• **WHAT TO PRODUCE**:
Filter the listing below, please, and copy only the lines with the word "down".

• **GIVEN DATA**:
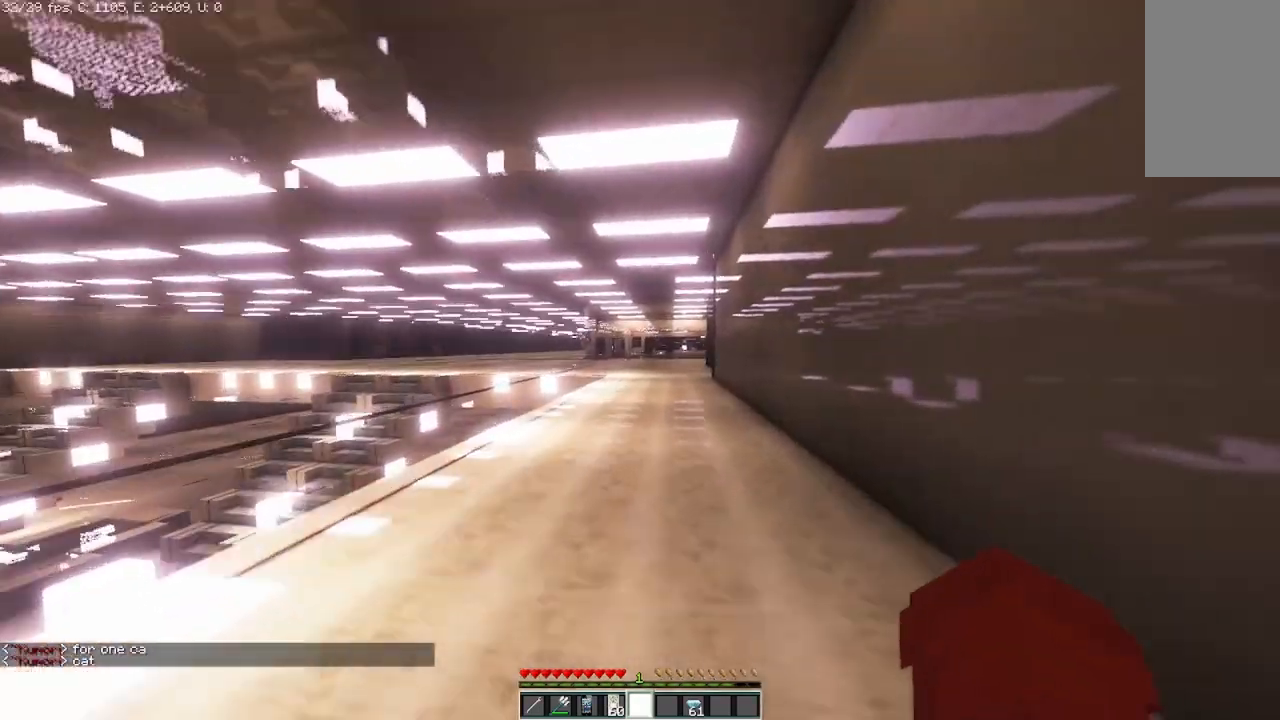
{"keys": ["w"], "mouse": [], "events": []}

* * *

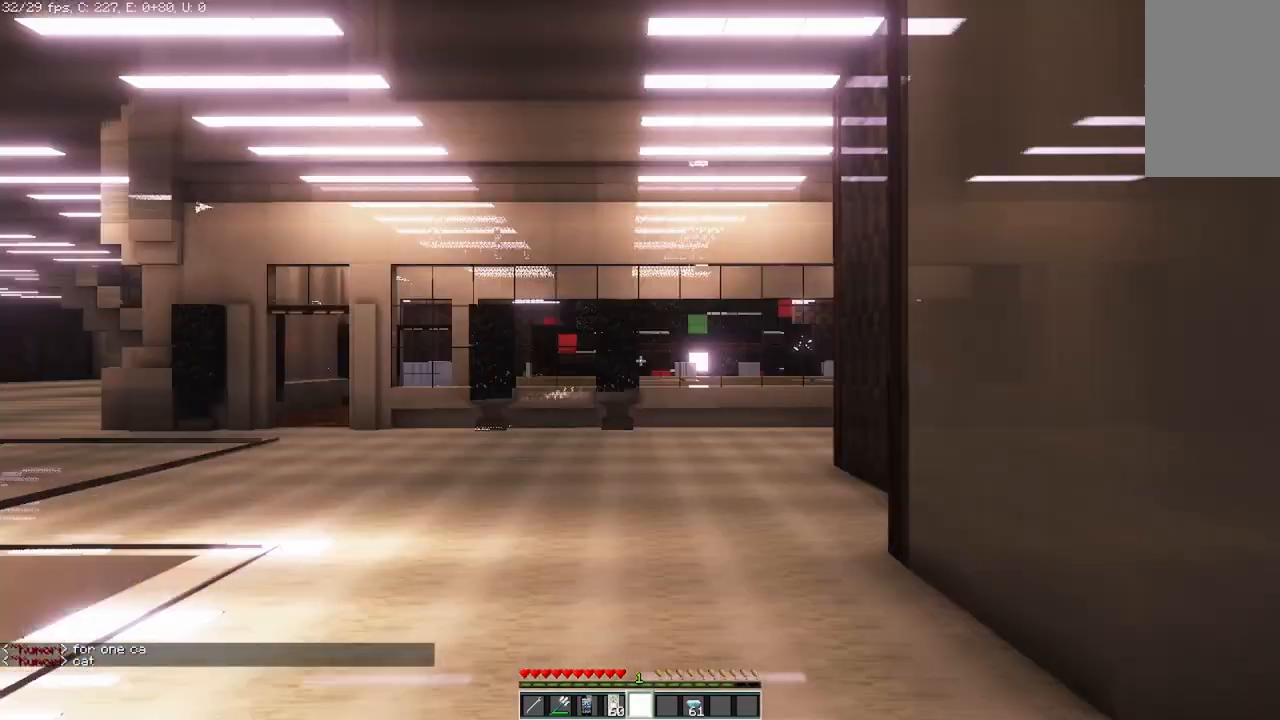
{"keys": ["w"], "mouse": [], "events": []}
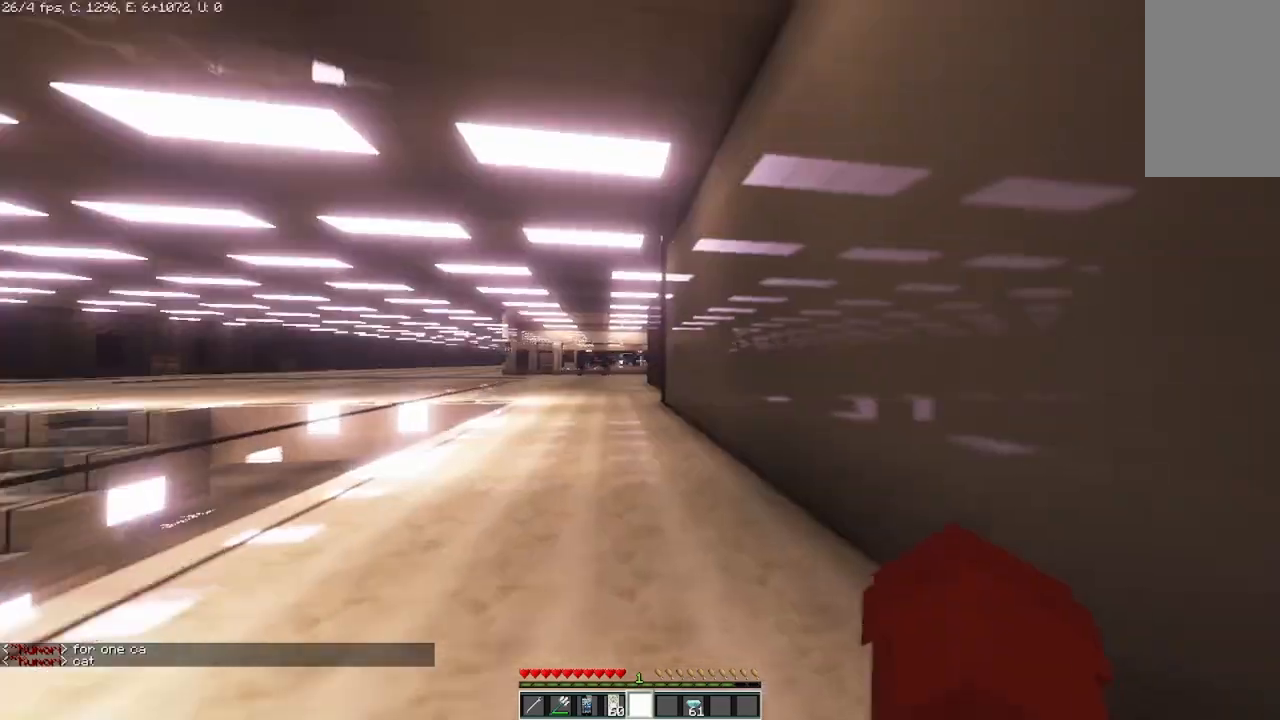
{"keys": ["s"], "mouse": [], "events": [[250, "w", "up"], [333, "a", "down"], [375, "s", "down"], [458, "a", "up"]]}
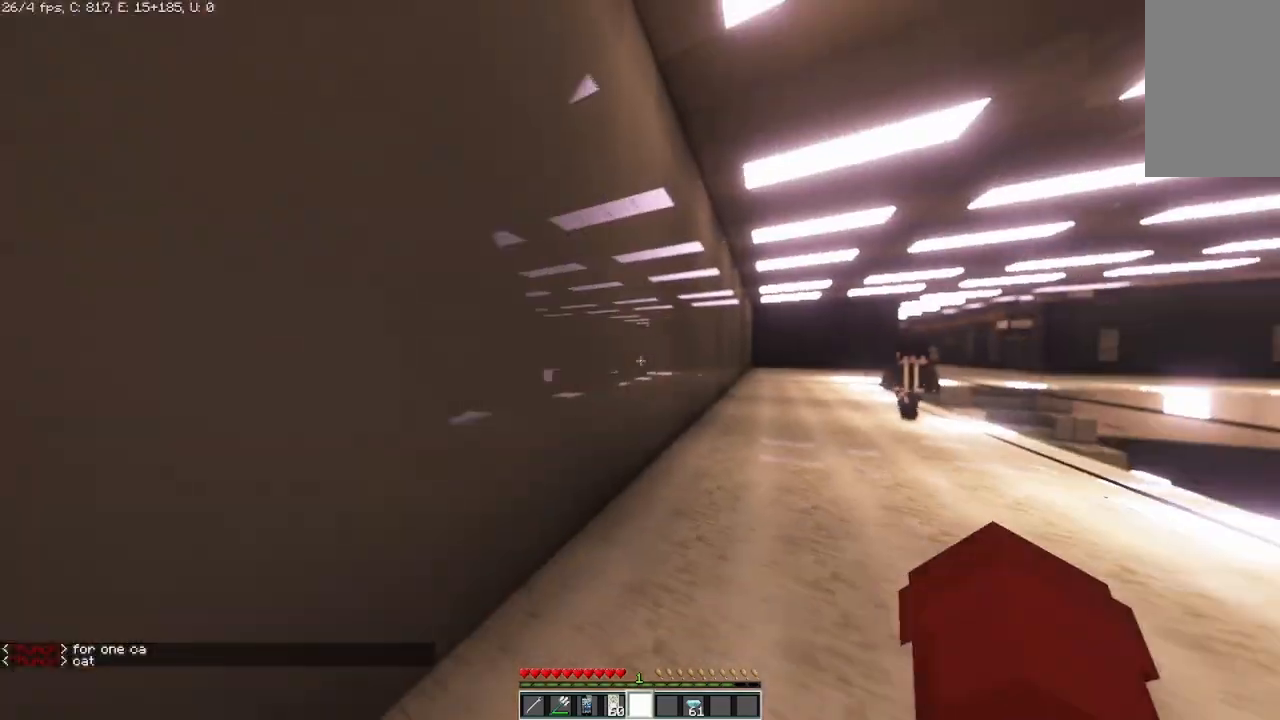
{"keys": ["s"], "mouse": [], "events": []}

...

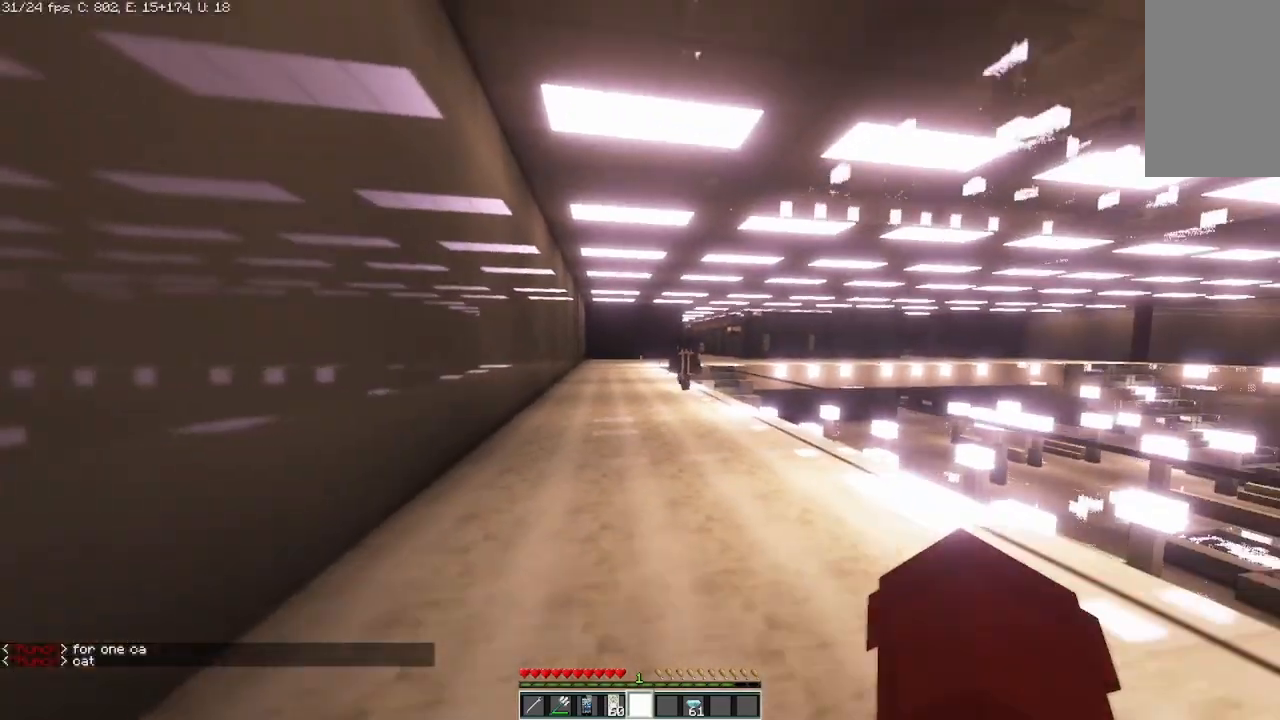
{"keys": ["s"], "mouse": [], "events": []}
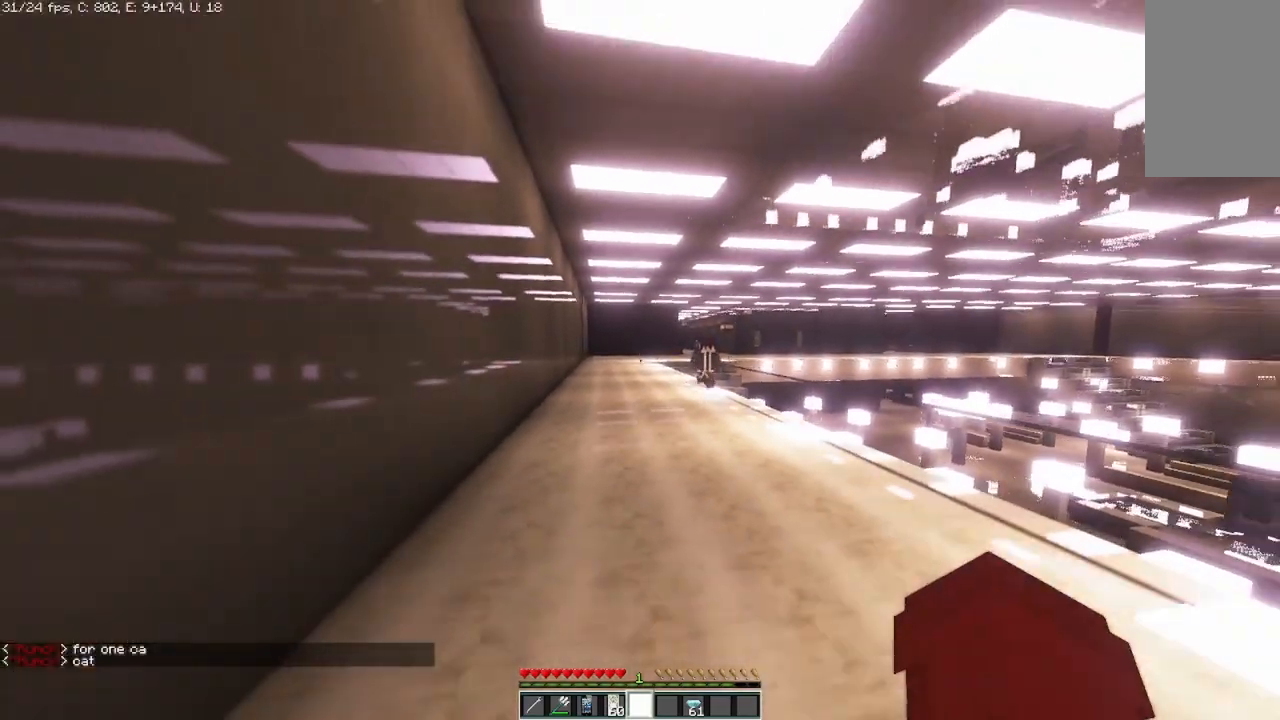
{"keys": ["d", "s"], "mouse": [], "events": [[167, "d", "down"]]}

• **ANSWER SPACE**:
{"keys": ["s"], "mouse": [], "events": [[250, "w", "up"], [333, "a", "down"], [375, "s", "down"], [458, "a", "up"]]}
{"keys": ["d", "s"], "mouse": [], "events": [[167, "d", "down"]]}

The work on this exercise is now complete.